Too Late to Stop Now
Day of the Dead
Reviewed by Neph Basedow, Fri., Dec. 16, 2016
Dropped amidst its subject's 50th anniversary, May's 5-CD Day of the Dead yields 59 contemporary takes on classic Grateful Dead. Curated and produced by the National's Aaron and Bryce Dessner, the set benefits the Red Hot organization for AIDS (revisit 1993 alt masterpiece No Alternative). Senegalese fusion outfit Orchestra Baobab, jazz banjoist Béla Fleck, and electronic noise wiz Tim Hecker stir the indie rock dominant roster, the War on Drugs opener "Touch of Grey" merging esteem with novelty while maintaining the single's skeleton and annexing the Philadelphians' own Knopfler-esque quirks. Mumford & Sons, meanwhile, interlope on "Friend of the Devil," stripping it of levity or risk. The National's "Morning Dew" hypnotizes, Matt Berninger's baritone romancing the Bonnie Dobson-penned tune's post-apocalyptic narrative and the Dessners' ethereal guitars replacing the original's folk strum.
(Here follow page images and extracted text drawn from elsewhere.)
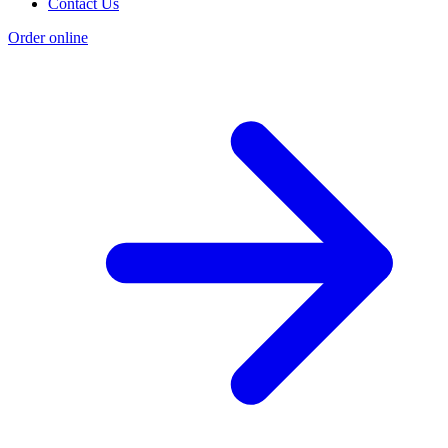
Contact Us
Order online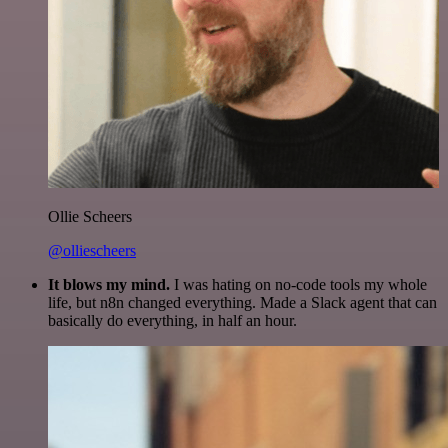
Ollie Scheers
@olliescheers
It blows my mind.
I was hating on no-code tools my whole
life, but n8n changed everything. Made a Slack agent that can
basically do everything, in half an hour.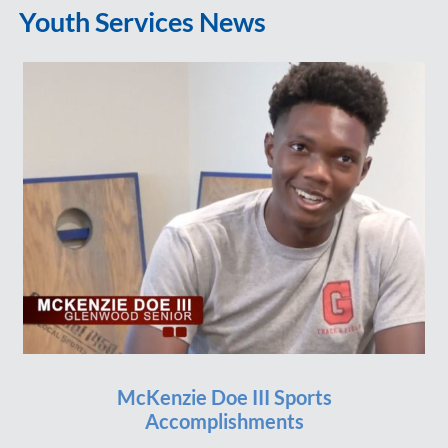
Youth Services News
McKenzie Doe III Sports
Accomplishments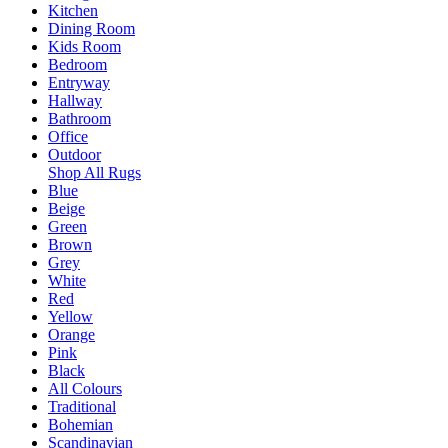
Kitchen
Dining Room
Kids Room
Bedroom
Entryway
Hallway
Bathroom
Office
Outdoor
Shop All Rugs
Blue
Beige
Green
Brown
Grey
White
Red
Yellow
Orange
Pink
Black
All Colours
Traditional
Bohemian
Scandinavian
Stephen Malkmus' Jicks have forever channeled the San Franciscan mystics through jam leanings, and here the Portlanders take creative liberty while evoking the celebrants' spontaneous essence. Real Estate honor "Here Comes Sunshine," funneling the Wake of the Flood tune through their dream jangle filter. Flaming Lips uphold the Dead's psychedelic soul via 1968's "Dark Star," the originators' improvisational springboard. Deadheads don't require this or any other tribute, but connecting with at least a couple of the set's five hours comes easily. Its modern cast, too, may well bridge a generational gap to rouse new converts.